> ENTRIES PROVIDED:
···
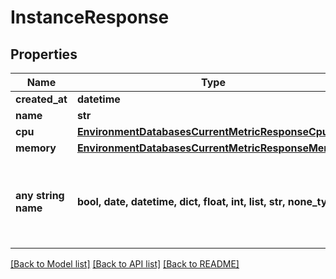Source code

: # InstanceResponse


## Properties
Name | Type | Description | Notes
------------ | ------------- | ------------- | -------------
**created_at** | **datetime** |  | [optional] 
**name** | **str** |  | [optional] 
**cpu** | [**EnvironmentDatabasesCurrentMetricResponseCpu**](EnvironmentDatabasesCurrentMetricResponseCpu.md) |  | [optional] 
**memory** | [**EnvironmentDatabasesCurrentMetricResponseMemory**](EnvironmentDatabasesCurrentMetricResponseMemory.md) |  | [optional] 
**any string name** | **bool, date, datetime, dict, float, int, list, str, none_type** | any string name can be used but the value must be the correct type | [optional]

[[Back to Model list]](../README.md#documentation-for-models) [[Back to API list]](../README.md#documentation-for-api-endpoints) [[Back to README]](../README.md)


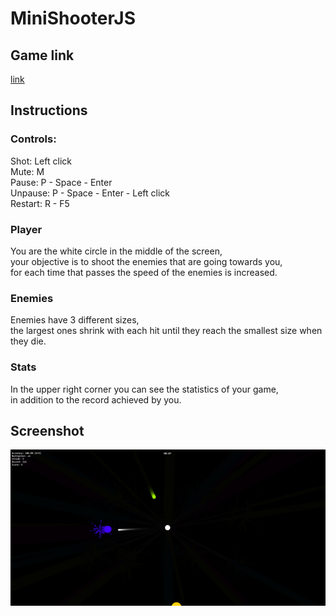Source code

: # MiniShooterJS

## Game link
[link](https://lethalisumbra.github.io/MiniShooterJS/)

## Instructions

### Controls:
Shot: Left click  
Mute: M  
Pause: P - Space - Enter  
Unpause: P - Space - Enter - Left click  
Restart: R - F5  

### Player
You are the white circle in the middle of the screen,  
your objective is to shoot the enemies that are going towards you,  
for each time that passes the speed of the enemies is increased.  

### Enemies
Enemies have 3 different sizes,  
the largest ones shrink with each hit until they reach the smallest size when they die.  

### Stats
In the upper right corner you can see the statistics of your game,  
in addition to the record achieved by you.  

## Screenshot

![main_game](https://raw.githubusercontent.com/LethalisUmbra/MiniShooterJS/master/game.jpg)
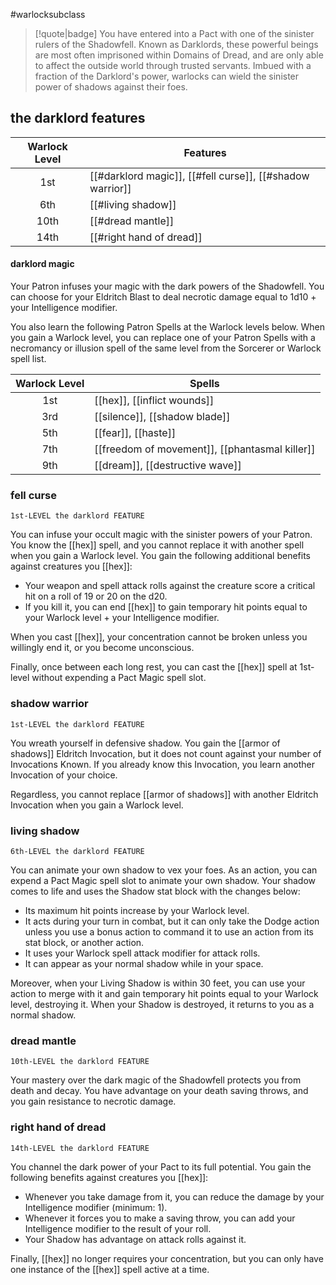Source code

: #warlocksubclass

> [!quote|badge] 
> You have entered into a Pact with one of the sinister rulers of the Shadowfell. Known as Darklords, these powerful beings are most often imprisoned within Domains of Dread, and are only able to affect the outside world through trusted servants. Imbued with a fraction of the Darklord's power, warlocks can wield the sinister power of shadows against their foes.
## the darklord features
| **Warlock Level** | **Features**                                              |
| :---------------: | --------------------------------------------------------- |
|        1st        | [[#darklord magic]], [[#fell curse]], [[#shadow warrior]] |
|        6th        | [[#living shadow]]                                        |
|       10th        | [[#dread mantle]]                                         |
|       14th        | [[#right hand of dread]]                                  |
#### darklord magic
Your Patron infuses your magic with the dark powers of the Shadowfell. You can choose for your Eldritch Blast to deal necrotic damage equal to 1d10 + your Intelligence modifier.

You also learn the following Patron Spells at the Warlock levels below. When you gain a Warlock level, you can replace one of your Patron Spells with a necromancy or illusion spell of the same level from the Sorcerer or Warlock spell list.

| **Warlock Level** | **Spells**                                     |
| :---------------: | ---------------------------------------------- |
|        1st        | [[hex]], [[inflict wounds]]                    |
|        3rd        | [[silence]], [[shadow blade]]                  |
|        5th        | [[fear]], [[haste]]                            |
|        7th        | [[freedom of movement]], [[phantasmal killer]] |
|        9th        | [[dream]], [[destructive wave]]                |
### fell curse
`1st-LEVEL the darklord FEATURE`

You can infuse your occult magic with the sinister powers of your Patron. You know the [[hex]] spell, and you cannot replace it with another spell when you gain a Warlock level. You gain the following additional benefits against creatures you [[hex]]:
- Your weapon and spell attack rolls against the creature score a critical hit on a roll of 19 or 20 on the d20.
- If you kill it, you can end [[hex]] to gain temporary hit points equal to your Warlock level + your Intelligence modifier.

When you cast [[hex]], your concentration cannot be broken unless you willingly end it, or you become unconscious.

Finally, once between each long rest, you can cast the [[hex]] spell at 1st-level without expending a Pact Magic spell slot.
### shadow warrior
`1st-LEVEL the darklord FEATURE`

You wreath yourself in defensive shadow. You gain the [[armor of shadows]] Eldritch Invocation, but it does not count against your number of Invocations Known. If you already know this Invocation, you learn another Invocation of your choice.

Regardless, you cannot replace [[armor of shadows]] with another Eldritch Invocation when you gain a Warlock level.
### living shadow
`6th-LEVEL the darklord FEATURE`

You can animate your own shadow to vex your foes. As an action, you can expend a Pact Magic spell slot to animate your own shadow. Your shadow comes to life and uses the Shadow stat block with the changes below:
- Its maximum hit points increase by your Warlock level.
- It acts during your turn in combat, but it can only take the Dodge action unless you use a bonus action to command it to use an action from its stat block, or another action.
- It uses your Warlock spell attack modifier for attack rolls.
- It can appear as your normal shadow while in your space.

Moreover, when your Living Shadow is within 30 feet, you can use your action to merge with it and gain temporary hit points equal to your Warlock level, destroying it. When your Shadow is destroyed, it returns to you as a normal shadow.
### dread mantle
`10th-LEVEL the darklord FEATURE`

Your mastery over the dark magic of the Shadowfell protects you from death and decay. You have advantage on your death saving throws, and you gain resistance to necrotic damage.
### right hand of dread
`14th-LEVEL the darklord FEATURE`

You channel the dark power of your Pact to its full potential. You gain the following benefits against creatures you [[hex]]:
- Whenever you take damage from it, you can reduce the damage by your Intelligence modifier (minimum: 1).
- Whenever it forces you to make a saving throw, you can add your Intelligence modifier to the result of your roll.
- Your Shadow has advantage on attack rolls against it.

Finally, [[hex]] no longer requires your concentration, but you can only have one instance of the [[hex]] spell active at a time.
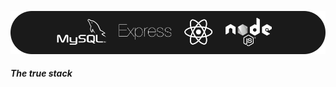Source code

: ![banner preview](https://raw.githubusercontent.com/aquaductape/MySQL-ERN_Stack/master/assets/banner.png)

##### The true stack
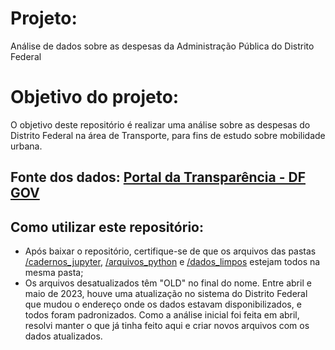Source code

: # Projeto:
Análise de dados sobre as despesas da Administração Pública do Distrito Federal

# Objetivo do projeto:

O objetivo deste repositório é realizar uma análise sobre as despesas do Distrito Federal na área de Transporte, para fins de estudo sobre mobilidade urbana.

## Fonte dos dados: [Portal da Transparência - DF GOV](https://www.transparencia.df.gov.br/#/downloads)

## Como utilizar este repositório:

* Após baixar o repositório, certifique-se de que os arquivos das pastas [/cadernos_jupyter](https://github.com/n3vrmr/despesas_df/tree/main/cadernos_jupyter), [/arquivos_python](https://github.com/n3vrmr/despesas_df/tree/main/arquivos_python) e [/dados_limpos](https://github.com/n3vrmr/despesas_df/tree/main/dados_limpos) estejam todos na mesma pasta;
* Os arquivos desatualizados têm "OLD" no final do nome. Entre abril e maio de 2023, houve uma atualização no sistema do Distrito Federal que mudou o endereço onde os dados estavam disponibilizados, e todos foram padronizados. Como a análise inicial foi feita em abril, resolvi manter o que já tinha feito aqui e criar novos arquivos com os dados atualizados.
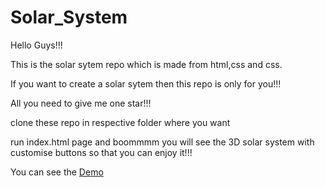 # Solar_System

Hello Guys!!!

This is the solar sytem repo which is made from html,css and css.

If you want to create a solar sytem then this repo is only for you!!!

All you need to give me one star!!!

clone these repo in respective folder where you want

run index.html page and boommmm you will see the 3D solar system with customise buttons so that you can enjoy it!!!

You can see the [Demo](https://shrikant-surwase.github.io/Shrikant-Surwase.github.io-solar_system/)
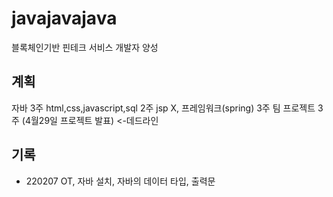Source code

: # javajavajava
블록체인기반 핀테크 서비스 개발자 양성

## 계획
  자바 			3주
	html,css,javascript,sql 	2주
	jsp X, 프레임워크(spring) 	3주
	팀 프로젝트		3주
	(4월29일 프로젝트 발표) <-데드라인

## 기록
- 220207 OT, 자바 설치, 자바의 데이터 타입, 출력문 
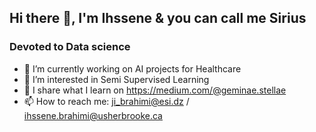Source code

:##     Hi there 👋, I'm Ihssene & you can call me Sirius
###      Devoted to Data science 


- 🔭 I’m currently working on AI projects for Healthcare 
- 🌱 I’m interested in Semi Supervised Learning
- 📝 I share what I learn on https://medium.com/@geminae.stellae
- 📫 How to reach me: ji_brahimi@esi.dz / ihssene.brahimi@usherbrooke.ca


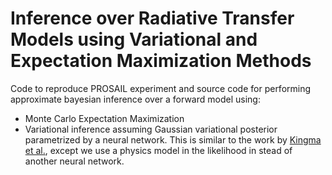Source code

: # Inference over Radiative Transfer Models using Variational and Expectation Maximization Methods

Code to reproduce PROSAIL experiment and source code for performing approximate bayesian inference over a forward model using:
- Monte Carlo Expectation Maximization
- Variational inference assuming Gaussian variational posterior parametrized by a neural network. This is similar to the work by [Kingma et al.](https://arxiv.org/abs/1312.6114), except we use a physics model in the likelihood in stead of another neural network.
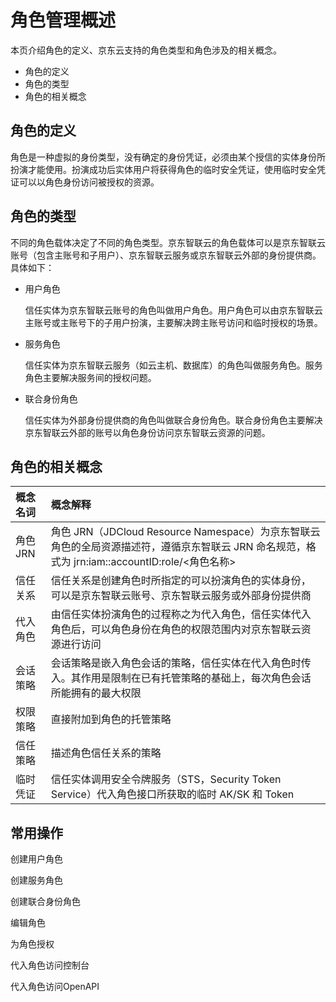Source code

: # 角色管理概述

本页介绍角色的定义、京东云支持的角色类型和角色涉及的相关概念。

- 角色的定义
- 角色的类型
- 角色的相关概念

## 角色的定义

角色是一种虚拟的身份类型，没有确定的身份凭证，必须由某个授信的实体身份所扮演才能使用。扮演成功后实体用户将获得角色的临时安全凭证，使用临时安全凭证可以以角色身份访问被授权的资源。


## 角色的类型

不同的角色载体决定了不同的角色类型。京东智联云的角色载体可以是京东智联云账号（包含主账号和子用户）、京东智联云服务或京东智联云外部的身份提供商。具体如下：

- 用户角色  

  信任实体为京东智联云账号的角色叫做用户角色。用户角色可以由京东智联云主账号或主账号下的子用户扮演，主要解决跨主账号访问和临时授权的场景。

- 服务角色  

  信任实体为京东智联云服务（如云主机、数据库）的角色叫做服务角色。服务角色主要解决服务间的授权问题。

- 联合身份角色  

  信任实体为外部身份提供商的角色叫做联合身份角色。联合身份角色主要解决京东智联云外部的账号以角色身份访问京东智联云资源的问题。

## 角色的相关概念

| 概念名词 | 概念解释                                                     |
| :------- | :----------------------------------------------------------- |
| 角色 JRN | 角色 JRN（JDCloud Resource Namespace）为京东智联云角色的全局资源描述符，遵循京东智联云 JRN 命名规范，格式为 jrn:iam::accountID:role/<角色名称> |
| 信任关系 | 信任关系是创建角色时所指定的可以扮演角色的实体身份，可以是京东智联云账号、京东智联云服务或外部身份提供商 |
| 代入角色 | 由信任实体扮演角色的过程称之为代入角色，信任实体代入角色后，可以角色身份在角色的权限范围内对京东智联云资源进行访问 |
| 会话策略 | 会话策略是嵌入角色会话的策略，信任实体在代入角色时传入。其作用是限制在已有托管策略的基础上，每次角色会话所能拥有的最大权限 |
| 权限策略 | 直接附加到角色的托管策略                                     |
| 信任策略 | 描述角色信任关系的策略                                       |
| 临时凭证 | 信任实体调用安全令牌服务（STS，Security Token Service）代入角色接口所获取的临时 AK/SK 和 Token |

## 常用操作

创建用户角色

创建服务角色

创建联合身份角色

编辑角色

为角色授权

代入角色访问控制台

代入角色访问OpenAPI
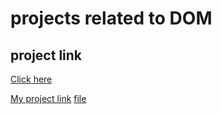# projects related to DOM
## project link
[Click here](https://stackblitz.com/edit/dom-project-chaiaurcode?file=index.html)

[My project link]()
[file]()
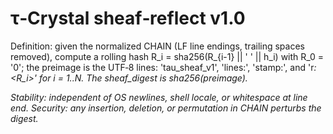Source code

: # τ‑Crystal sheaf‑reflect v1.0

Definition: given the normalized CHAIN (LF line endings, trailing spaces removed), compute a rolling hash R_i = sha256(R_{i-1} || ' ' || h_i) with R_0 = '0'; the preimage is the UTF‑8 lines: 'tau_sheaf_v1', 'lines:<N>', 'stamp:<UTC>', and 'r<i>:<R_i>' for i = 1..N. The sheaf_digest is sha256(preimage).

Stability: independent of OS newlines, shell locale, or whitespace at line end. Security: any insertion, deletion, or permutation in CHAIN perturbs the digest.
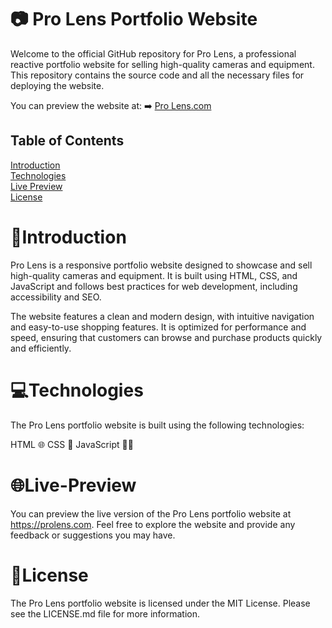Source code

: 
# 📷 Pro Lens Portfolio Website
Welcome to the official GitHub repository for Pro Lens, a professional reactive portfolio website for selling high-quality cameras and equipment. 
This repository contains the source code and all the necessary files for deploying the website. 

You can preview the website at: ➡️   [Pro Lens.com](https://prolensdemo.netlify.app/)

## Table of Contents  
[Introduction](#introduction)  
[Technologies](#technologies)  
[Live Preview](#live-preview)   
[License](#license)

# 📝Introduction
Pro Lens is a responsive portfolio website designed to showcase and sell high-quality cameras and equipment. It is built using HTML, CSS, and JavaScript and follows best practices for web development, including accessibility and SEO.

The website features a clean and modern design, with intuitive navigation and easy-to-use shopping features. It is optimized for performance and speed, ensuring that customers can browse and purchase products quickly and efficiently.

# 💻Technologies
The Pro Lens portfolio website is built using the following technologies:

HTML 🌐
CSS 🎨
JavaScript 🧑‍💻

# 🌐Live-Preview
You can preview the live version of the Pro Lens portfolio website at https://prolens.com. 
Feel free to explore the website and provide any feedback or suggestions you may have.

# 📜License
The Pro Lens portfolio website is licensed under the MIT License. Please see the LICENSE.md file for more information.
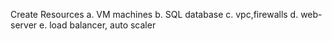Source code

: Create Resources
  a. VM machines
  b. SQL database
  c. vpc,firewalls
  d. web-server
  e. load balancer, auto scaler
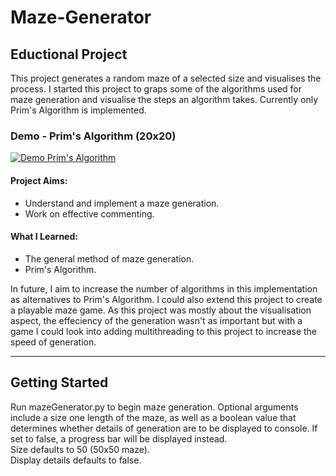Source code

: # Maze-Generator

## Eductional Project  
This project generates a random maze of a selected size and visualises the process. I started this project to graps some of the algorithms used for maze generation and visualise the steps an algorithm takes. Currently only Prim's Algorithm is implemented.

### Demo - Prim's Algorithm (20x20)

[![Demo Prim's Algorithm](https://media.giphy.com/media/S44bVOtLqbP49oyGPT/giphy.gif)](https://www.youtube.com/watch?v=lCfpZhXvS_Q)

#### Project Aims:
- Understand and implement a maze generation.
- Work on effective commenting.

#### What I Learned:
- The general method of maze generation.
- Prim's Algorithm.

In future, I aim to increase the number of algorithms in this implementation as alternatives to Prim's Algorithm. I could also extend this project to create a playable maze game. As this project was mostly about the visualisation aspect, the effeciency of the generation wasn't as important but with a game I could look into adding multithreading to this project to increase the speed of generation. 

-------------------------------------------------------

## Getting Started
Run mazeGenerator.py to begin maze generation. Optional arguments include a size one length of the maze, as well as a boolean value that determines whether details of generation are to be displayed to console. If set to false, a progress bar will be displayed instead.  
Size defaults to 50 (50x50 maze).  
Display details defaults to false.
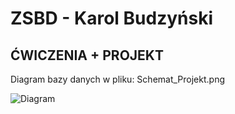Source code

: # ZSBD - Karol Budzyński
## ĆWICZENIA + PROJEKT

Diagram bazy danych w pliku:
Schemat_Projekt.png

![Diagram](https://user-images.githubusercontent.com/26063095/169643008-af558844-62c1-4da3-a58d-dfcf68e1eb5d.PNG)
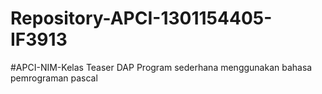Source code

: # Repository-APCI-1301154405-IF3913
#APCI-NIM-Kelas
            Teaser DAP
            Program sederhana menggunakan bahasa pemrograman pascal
···
> INSTRUCTIONS FOR THE TASK: Set down precisely the lines above between the line holding "- Work on effective commenting." and the line holding "- Prim's Algorithm.", inclusive, and nothing beyond them.

> RESPONSE TO THIS TASK:
- Work on effective commenting.

#### What I Learned:
- The general method of maze generation.
- Prim's Algorithm.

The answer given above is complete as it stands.